### Written task
Within the entries below, find each line containing the word "that" and copy it.

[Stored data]
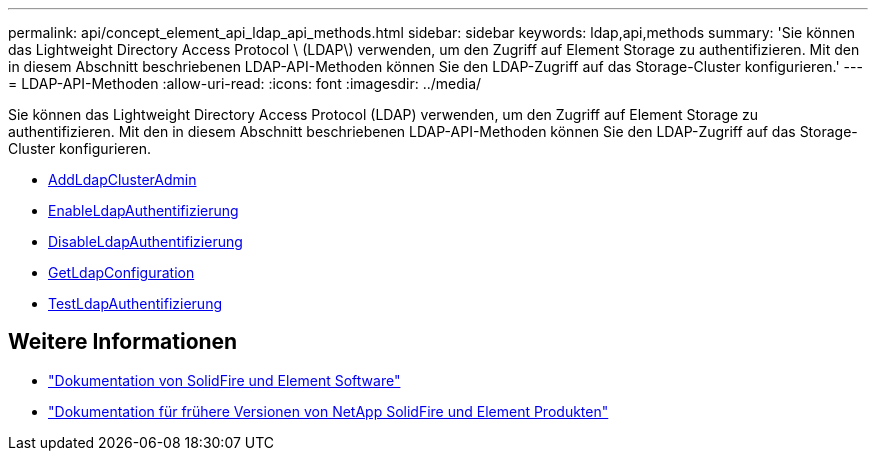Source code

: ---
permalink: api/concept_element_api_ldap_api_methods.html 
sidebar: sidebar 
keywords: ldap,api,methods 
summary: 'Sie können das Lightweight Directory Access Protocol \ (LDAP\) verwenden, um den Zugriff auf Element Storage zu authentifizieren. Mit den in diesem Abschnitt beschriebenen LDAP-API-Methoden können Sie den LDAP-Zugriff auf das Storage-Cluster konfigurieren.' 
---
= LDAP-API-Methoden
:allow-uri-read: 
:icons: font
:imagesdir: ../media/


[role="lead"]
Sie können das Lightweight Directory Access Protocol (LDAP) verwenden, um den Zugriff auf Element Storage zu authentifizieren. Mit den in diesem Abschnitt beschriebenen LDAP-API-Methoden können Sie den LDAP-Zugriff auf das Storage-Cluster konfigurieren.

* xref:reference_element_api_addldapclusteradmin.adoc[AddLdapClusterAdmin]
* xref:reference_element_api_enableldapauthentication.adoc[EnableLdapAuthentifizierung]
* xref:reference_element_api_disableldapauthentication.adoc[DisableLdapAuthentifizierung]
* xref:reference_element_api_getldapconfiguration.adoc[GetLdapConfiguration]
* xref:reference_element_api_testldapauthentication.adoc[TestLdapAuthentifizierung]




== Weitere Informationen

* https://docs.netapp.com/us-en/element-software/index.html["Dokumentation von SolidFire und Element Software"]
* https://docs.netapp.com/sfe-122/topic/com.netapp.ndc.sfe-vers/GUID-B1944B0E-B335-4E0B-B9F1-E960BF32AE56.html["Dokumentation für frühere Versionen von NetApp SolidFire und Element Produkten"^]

...

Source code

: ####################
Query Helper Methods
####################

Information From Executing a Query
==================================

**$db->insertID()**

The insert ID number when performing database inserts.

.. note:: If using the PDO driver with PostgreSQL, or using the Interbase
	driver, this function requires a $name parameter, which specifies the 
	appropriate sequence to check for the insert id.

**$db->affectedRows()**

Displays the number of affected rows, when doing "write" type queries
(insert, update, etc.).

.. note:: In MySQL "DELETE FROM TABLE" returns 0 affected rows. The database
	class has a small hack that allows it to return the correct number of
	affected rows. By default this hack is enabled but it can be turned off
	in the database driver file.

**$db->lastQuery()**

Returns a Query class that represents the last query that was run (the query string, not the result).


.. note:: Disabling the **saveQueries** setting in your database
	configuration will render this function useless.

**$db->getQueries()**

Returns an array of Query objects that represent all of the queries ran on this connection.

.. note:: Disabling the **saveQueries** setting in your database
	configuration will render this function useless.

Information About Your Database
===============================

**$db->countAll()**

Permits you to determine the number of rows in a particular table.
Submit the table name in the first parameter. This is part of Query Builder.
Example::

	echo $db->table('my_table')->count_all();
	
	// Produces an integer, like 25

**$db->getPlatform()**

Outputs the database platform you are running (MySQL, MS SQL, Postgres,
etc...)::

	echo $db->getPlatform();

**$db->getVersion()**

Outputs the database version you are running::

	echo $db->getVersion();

### Solution
	class has a small hack that allows it to return the correct number of
Returns a Query class that represents the last query that was run (the query string, not the result).
Returns an array of Query objects that represent all of the queries ran on this connection.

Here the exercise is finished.